BEGIN Source material
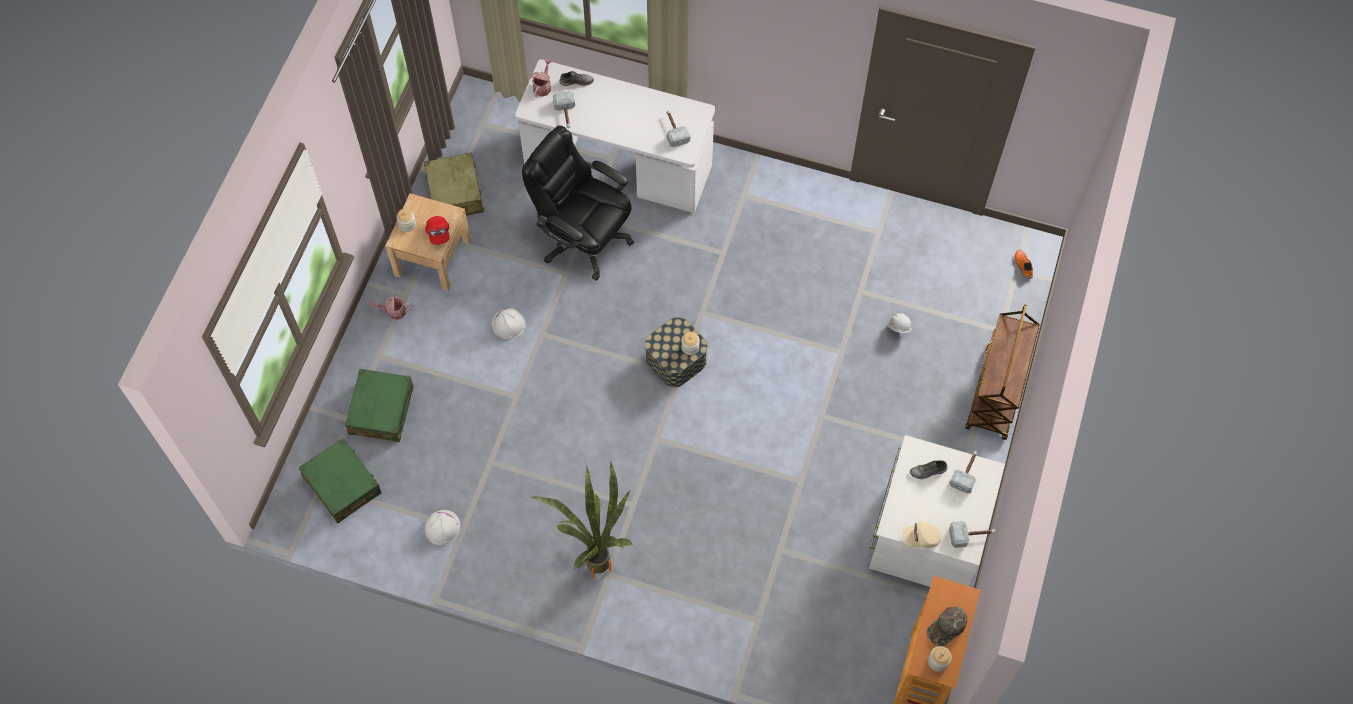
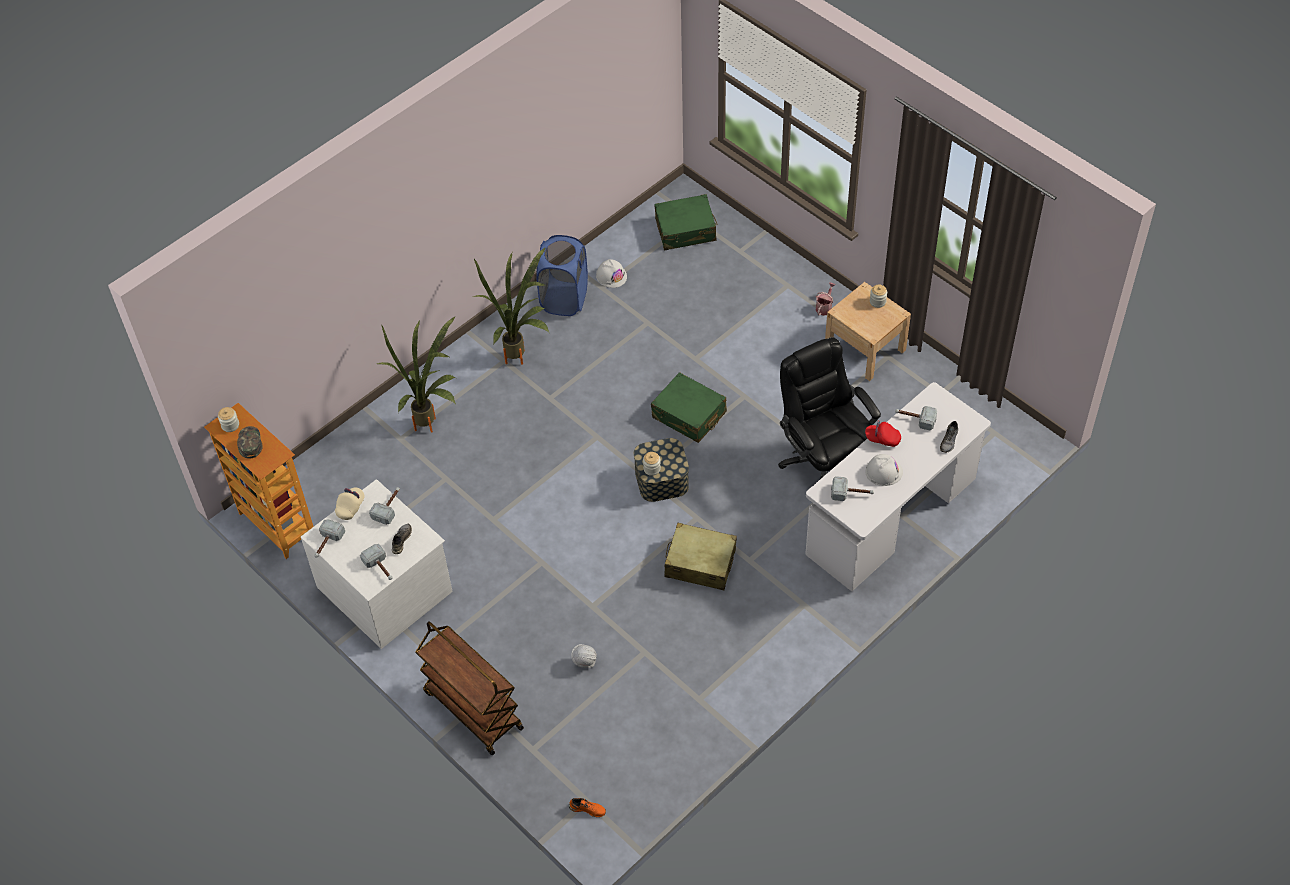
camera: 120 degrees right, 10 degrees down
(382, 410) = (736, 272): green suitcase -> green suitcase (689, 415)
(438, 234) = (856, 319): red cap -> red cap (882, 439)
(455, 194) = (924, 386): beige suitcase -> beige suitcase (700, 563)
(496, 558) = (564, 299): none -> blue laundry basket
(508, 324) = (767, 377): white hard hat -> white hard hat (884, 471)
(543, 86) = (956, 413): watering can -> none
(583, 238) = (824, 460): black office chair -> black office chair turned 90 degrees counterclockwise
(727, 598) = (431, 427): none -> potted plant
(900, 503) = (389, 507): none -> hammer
END Source material
BEGIN Source material
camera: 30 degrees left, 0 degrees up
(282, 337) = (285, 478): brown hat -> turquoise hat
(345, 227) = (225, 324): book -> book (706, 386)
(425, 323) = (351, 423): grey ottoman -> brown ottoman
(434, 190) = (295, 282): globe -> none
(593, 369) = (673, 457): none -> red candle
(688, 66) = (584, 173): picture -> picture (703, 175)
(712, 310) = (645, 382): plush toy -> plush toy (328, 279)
END Source material
Problem requirements => Within the data above, the span starting at the line containing "(455, 194) = (924, 386): beige" and ending at the line containing "(900, 503) = (389, 507): none -> hammer" is to be retyped exactly, with no other lines.

Solution to this exercise =>
(455, 194) = (924, 386): beige suitcase -> beige suitcase (700, 563)
(496, 558) = (564, 299): none -> blue laundry basket
(508, 324) = (767, 377): white hard hat -> white hard hat (884, 471)
(543, 86) = (956, 413): watering can -> none
(583, 238) = (824, 460): black office chair -> black office chair turned 90 degrees counterclockwise
(727, 598) = (431, 427): none -> potted plant
(900, 503) = (389, 507): none -> hammer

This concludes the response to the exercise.